++++ Recorded information ++++
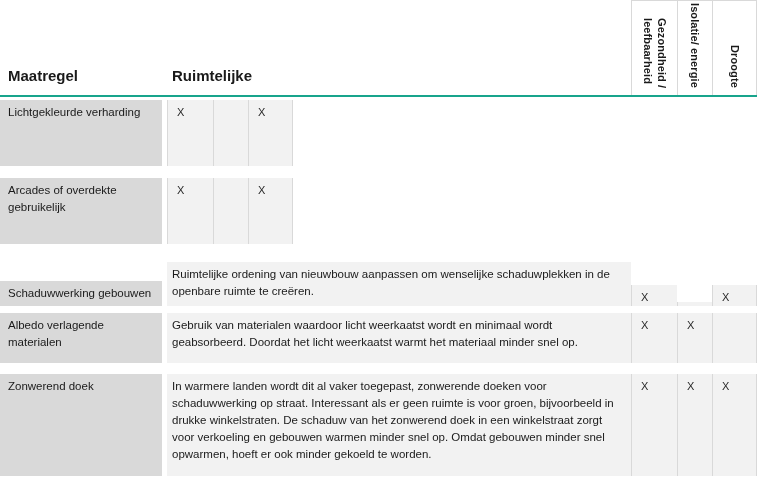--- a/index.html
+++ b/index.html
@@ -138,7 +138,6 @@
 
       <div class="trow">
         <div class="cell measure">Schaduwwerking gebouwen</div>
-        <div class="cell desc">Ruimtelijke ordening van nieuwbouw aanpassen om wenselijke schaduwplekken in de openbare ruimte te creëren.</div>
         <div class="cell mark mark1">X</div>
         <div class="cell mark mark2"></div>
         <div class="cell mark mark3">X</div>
++++
◆ Exercise objective: Here the records must be restated exactly, minus any images.

◆ Expected output:
--- a/index.html
+++ b/index.html
@@ -138,7 +138,6 @@
 
       <div class="trow">
         <div class="cell measure">Schaduwwerking gebouwen</div>
-        <div class="cell desc">Ruimtelijke ordening van nieuwbouw aanpassen om wenselijke schaduwplekken in de openbare ruimte te creëren.</div>
         <div class="cell mark mark1">X</div>
         <div class="cell mark mark2"></div>
         <div class="cell mark mark3">X</div>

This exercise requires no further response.